Des steaks hachés seraient à l’origine de l’hospitalisation de quatre enfants à Bordeaux la semaine dernière. Et en ce 25 juin, trois d’entre eux demeuraient alités à l’hôpital Pellegrin de Bordeaux. Les autorités sanitaires ont indiqué qu’au vu des résultats des recherches bactériologiques l’un des enfants au moins est infecté par la bactérie pathogène Escherichia coli (E.coli) de type O157. En remontant la piste, il a été établi que tous avaient consommé des steaks hachés frais produits à la Société des viandes élaborées (Saviel) d’Estillace, dans le Lot-et-Garonne. France 3 Aquitaine, reprenant une information de l’Agence régionale de santé (ARS), a de son côté révélé que l’une des victimes, une petite fille de huit ans, est en réanimation pédiatrique, dans un « état sévère, mais stable ». Les deux autres enfants, un garçon de 14 ans et une fillette de deux ans, sont pris en charge dans un service de néphro-pédiatrie, et leur état s’améliore.
Par mesure de précaution, une alerte sanitaire a été lancée.
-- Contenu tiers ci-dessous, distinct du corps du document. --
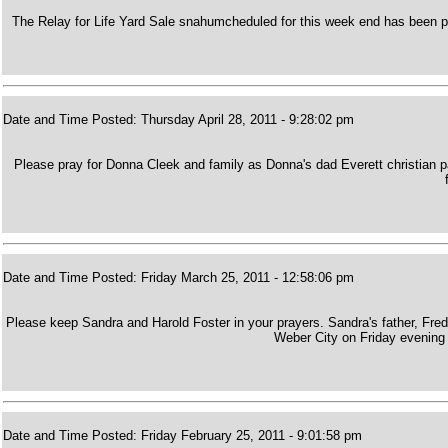
The Relay for Life Yard Sale snahumcheduled for this week end has been p
Date and Time Posted: Thursday April 28, 2011 - 9:28:02 pm
Please pray for Donna Cleek and family as Donna's dad Everett christian
Date and Time Posted: Friday March 25, 2011 - 12:58:06 pm
Please keep Sandra and Harold Foster in your prayers. Sandra's father, Fre
Weber City on Friday evening f
Date and Time Posted: Friday February 25, 2011 - 9:01:58 pm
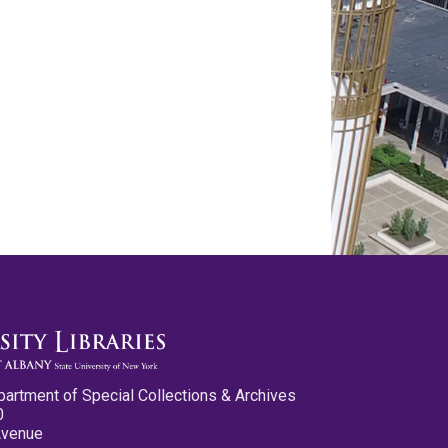
partment of Special Collections & Archives
0
Avenue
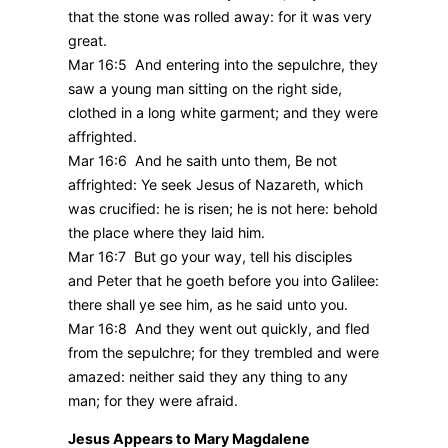
that the stone was rolled away: for it was very
great.
Mar 16:5 And entering into the sepulchre, they
saw a young man sitting on the right side,
clothed in a long white garment; and they were
affrighted.
Mar 16:6 And he saith unto them, Be not
affrighted: Ye seek Jesus of Nazareth, which
was crucified: he is risen; he is not here: behold
the place where they laid him.
Mar 16:7 But go your way, tell his disciples
and Peter that he goeth before you into Galilee:
there shall ye see him, as he said unto you.
Mar 16:8 And they went out quickly, and fled
from the sepulchre; for they trembled and were
amazed: neither said they any thing to any
man; for they were afraid.
Jesus Appears to Mary Magdalene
Ces enfants avaient consommé des steaks hachés dans deux magasins différents, en Gironde et dans les Pyrénées-Atlantiques. Ce qui a amené les enseignes Intermarché et Netto, qui ont vendu cette viande dans 16 départements du sud-ouest, à retirer les lots suspects de leurs rayons dès le 23 juin.
Portant une date limite de consommation fixée au 15 juin, ces barquettes ont été vendues sous les marques Jean Rozé, Netto et Top Budget. Les personnes qui ont congelé ces steaks depuis sont invités à les rapporter à leur point de vente. Le communiqué fourni par les magasins, et supervisé par l’ARS, précise que les bactéries peuvent entraîner des diarrhées parfois sanglantes, des douleurs abdominales et des vomissements, assortis ou non d’une fièvre. Ces symptômes, qui peuvent dans certains cas être suivis de complications rénales sévères, notamment chez les enfants, se déclarent généralement dans la semaine qui suit la consommation de produits contaminés. La cuisson à cœur (qui fait disparaître la couleur rosé) permet habituellement de prévenir les conséquences de cette contamination. Pour rappel, la bactérie E.coli avait entraîné une vague de décès en Europe et en Amérique du nord l’an dernier.